Samoylova is finally having her moment in the Eurovision spotlight as this year's Russian competitor. She says that her anthemic song I Won't Break and its staging – which perches the wheelchair-using singer atop a glowing blue mountain – are about "unity with nature and with each other".

While the host broadcaster RTP mentions in its promotional material that it is a crucial moment for Europe to "stand united for all of the huge challenges we face", the contest's theme of All Aboard is a reference to Portugal and Lisbon's history of being connected to Europe and the rest of the world by the sea, according to an EBU representative.

And if some might read a message of European unity in the UK performer SuRie's dance anthem Storm ("Storms don't last forever . . . we can hold our hands together through this storm") she does not bring up Brexit when being interviewed about the song.

Italy and France – which, along with the UK, Germany, Spain, and host country Portugal qualify automatically for the contest final – both make reference to current socio-political crises in their songs.

Italy's Non Mi Avete Fatto Niente ("You haven't done anything to me") is inspired by a statement by the partner of one of the victims of the 2015 Bataclan attack in Paris: "You will not have my hate, you will not have my fear."

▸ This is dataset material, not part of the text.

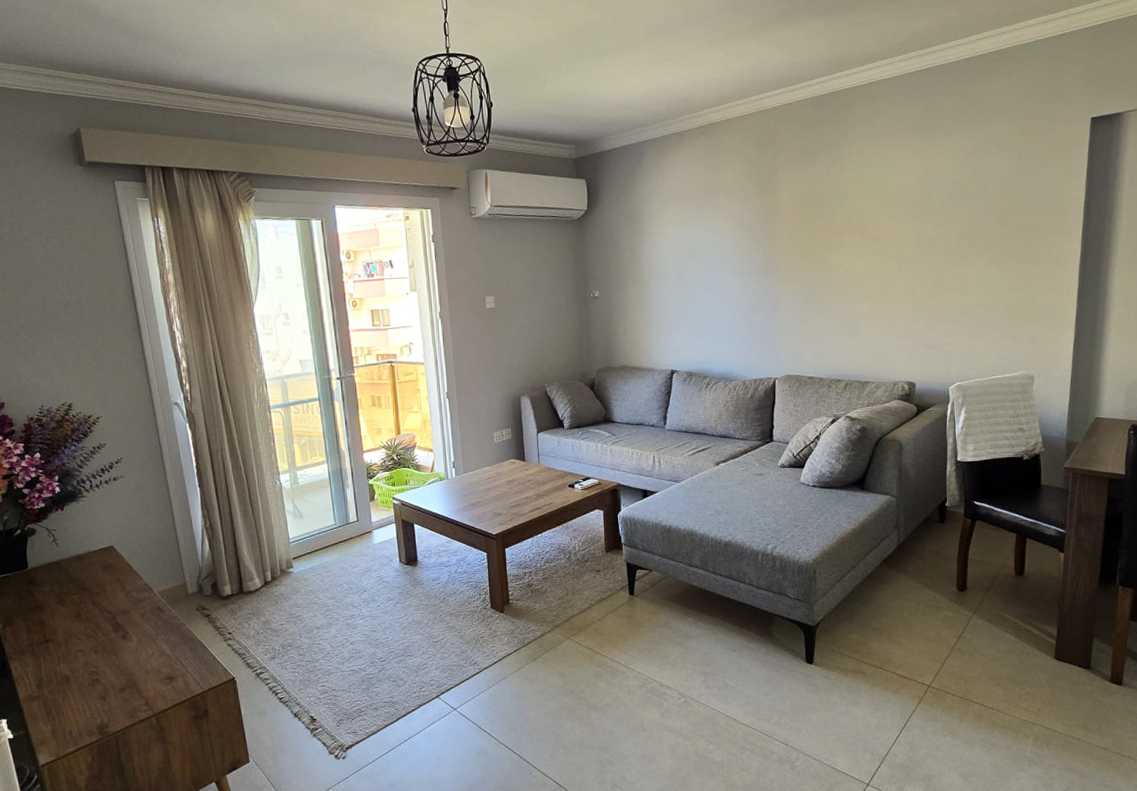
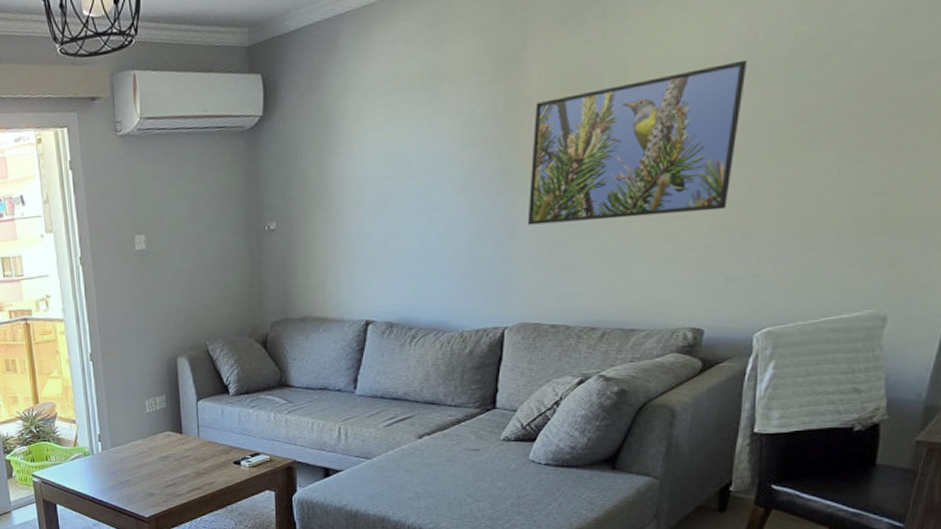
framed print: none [786,194,924,302] -> present [528,59,747,225]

France's song takes its inspiration and title from the story of a Nigerian refugee who gave birth while crossing the Mediterranean on a humanitarian ship and named her baby girl Mercy. Adams sees Mercy as "a story of hope in difficult circumstances" and "a reminder to Europeans of their humanity".

The French song has mounted in popularity since Eurovision rehearsals began on April 30th. Bookies have tipped it to finish fourth overall, after Israel, Estonia and Norway.

Ireland's Ryan O'Shaughnessy competes in Tuesday night's semi-final with his ballad Together. With 18 other songs in the semi-final, he will have his work cut out to qualify for Saturday's final.